読心の奇跡…先程イクシアの頬に触れた時、彼の溢れんばかりの自分に対する憎悪が流れ込んで来たのだ。そのあまりもの黒い感情に、驚いて手を離してしまった。だが自分の心を読まれているなどとは知りもしないイクシアは、意味も無く彼女が自分を拒絶したようにみえたのだ。
アルスを想うがあまりに溢れる、イクシアのアルミネに対する憎しみ。イクシア本人に自覚は無いものの、それはアルミネには伝わってしまったのだ。
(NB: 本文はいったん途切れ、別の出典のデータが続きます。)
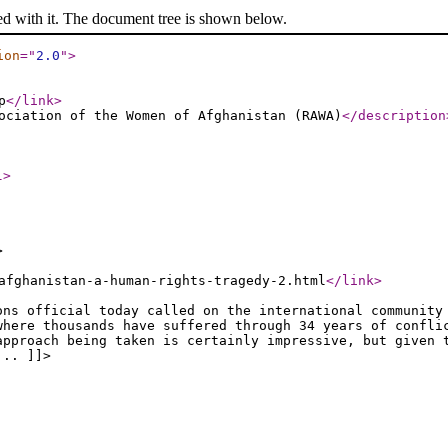
ed with it. The document tree is shown below.
ion
="
2.0
"
>
p
</link
>
ociation of the Women of Afghanistan (RAWA)
</description
l
>
>
afghanistan-a-human-rights-tragedy-2.html
</link
>
ons official today called on the international community
where thousands have suffered through 34 years of confli
approach being taken is certainly impressive, but given 
... ]]>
「でも…イクシアさん……私の事、なんだか嫌いみたいです」
「アルミネ…」
アルスは否定せず、気をおとすアルミネの肩をそっと抱いた。
「でも、話し合えばきっとわかってくれると思うんです……私、イクシアさんともっとお話してみます!」
「……そう、だね」
アルスは明るく前向きにそう言った天使の頭を慈しむように撫でると、溜息を一つついた。
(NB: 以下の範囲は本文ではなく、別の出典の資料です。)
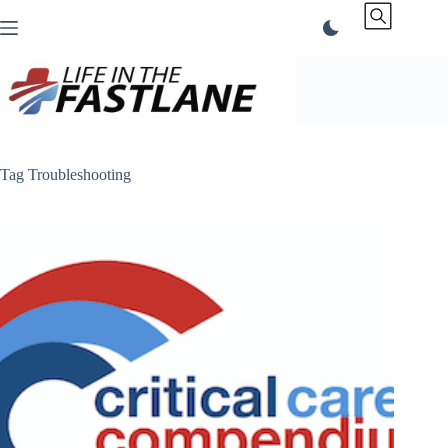
Skip
to
content
Tag
Troubleshooting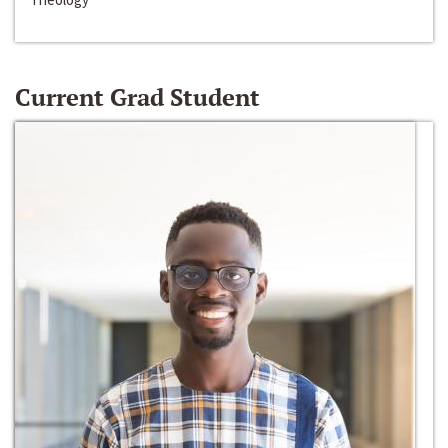
Current Grad Student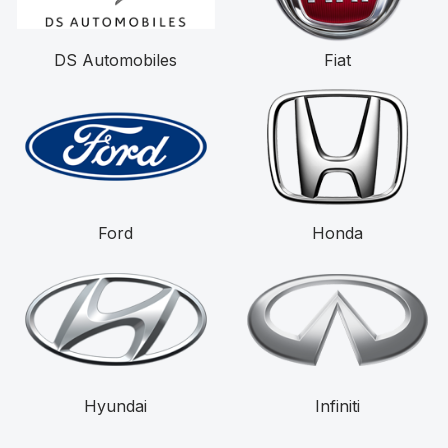
DS Automobiles
Fiat
Ford
Honda
Hyundai
Infiniti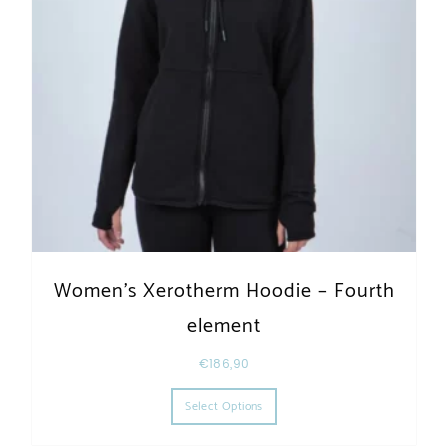
Women’s Xerotherm Hoodie – Fourth
element
€
186,90
This product has multiple varia
Select Options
「いや…僕もだ。…僕こそ、もっとイクシアと話をしなくちゃ……」
「そうですよ!みんなで、ちゃんとお話して仲直りしましょう?ね?」
あくまでも明るく前向きな天使にアルスは微笑む。
「まったく、君にはかなわないよアルミネ」
全てを見透かし、そして包んでくれる聖母のような存在のアルミネ。戦闘ばかりで荒み切ったアルスの心をだれよりも癒してくれる存在。アルスの中で彼女の存在は、特別なものだった。その感情が、なんというものなのかの自覚はないままに。
「俺…いまから本隊の所にいってくるよ」
もう逃げてばかりじゃいけない。人間軍総大将として、自分の在るべき場所から。
アルスは剣を手にとると立ち上がった。
「では、私も…!」
次いで立ち上がったアルミネにアルスは言った。
「いや、君はいいよ。今日も今の所戦火は上がっていないみたいだし、怪我人は出ていないだろうから君がいかなくても大丈夫だ」
「でも…」
「いいから!ね?」
それでもアルスについていこうとするアルミネの肩に手をおくと、アルスは彼女を座らせた。そして、触れた掌からアルミネにアルスの心が流れ込んで来る。
『イクシアと二人で話したいんだ』
アルミネに気を使っているのか、声に出さないアルスの心情。アルミネが行けば、事態がもっとややこしくなってしまう事を懸念している。イクシアに嫌悪されている自覚のあるアルミネは、それでもついていくなどとはとても言えない。
「……わかりました、いってらっしゃいアルスさん!」
アルミネは素直にそう言うと、笑顔でアルスを見送った。